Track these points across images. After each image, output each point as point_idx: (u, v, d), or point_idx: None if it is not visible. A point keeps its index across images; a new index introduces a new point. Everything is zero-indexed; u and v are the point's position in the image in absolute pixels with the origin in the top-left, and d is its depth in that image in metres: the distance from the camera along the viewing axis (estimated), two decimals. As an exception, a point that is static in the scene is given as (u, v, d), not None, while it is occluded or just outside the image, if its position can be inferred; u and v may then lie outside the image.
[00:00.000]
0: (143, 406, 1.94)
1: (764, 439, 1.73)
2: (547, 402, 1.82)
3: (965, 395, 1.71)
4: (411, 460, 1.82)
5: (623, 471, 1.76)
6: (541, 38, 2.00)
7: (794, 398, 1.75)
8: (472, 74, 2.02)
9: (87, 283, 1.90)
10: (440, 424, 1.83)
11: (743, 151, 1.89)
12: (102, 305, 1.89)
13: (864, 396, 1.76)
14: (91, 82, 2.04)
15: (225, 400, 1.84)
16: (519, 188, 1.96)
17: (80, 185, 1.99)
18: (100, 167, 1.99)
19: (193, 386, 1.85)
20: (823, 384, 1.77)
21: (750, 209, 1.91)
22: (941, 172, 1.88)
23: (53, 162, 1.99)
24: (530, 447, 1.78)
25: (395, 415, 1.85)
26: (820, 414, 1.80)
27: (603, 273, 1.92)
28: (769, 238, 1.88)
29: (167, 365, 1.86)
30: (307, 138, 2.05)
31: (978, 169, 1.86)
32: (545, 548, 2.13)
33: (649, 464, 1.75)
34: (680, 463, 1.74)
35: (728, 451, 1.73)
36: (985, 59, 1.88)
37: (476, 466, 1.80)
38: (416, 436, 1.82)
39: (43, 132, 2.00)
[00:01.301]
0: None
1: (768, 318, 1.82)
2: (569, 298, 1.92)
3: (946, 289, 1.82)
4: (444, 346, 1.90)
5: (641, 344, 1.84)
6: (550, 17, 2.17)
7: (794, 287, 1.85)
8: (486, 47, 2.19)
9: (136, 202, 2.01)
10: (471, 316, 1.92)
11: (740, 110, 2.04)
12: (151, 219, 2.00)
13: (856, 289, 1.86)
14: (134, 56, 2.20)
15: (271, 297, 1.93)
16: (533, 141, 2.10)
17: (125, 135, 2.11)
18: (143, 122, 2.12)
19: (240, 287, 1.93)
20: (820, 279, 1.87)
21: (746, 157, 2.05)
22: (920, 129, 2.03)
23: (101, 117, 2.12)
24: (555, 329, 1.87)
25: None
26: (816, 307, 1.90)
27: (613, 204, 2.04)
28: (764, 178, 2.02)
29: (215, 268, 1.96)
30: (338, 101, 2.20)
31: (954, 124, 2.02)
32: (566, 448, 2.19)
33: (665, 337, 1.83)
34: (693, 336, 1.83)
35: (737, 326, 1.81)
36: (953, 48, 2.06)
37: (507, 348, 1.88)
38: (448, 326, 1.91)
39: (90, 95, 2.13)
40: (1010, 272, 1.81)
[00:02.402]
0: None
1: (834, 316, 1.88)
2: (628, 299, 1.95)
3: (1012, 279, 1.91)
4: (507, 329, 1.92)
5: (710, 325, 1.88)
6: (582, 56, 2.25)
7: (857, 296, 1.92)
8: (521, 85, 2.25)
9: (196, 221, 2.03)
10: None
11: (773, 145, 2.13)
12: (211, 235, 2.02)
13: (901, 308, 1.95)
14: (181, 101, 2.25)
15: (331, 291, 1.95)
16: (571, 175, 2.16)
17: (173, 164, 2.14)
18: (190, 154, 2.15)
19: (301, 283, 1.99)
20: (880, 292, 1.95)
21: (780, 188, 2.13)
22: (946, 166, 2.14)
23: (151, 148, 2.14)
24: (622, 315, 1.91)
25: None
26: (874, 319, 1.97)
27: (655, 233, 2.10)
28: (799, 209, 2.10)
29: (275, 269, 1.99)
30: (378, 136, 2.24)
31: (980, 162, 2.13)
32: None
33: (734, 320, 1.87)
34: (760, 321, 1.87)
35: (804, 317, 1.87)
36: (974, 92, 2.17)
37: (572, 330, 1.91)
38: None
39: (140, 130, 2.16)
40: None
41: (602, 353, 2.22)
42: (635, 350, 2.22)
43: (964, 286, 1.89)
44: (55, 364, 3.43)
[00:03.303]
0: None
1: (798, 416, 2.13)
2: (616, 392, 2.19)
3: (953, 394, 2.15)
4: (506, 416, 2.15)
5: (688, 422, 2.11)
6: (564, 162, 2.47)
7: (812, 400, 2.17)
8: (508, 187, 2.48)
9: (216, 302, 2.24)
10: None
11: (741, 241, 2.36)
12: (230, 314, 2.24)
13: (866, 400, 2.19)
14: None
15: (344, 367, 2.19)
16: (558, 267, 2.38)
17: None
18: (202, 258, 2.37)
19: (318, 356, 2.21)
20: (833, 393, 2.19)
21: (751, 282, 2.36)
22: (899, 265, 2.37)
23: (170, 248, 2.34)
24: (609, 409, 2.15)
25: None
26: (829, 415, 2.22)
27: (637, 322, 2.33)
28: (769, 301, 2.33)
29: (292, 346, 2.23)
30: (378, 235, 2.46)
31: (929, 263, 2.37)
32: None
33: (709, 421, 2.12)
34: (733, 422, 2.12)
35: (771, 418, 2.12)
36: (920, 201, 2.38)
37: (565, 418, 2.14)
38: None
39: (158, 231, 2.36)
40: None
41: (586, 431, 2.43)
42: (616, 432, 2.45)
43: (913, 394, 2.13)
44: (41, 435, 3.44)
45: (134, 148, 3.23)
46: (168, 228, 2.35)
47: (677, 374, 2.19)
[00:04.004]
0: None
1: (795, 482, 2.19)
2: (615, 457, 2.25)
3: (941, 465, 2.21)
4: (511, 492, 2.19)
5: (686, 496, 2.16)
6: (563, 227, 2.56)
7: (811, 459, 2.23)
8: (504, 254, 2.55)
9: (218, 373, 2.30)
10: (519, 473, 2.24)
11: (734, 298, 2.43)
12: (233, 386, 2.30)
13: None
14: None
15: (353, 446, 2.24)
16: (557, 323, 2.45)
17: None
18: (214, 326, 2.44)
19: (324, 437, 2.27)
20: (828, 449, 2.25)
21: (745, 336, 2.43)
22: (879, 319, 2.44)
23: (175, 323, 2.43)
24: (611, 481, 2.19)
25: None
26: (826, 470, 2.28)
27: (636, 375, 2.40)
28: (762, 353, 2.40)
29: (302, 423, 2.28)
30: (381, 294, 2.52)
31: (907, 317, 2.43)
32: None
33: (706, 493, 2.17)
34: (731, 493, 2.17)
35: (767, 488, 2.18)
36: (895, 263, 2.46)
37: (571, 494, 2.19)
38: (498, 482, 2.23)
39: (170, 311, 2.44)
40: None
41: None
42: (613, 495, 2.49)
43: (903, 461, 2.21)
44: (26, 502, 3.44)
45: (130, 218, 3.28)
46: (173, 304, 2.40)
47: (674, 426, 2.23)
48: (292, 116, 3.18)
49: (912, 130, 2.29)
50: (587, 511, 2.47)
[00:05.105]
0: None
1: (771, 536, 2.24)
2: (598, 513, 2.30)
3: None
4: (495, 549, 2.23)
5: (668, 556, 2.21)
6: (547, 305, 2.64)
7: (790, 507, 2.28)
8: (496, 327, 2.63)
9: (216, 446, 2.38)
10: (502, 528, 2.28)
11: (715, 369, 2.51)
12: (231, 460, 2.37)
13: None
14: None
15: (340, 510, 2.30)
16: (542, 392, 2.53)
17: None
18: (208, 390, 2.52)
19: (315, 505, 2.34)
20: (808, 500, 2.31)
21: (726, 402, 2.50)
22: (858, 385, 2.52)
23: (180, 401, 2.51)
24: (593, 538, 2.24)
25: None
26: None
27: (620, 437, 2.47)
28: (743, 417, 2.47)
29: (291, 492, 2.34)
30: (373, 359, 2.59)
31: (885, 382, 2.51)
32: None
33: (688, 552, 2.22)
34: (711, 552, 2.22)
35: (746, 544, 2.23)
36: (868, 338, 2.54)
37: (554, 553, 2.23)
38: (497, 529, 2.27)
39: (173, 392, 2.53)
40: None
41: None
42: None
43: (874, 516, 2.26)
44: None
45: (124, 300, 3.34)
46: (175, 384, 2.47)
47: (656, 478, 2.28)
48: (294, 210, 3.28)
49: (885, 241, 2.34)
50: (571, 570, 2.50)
·····
» **WORK TO COMPLETE**: Each line from the top of the records down to the one with "20: (823, 384, 1.77)" must be retyped exactly; include both ends and nothing else.

» **REPLY TO THE EXERCISE**:
Track these points across images. After each image, output each point as point_idx: (u, v, d), or point_idx: None if it is not visible. A point keeps its index across images; a new index introduces a new point. Everything is zero-indexed; u and v are the point's position in the image in absolute pixels with the origin in the top-left, and d is its depth in that image in metres: the distance from the camera along the viewing axis (estimated), two decimals. As an exception, a point that is static in the scene is given as (u, v, d), not None, while it is occluded or just outside the image, if its position can be inferred; u and v may then lie outside the image.
[00:00.000]
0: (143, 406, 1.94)
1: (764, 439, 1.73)
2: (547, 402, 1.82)
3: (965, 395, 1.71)
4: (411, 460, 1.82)
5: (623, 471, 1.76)
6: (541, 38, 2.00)
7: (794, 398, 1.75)
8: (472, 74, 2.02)
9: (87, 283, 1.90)
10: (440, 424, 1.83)
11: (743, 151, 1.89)
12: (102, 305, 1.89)
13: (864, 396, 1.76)
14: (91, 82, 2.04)
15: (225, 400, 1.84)
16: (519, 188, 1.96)
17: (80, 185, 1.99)
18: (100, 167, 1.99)
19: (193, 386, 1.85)
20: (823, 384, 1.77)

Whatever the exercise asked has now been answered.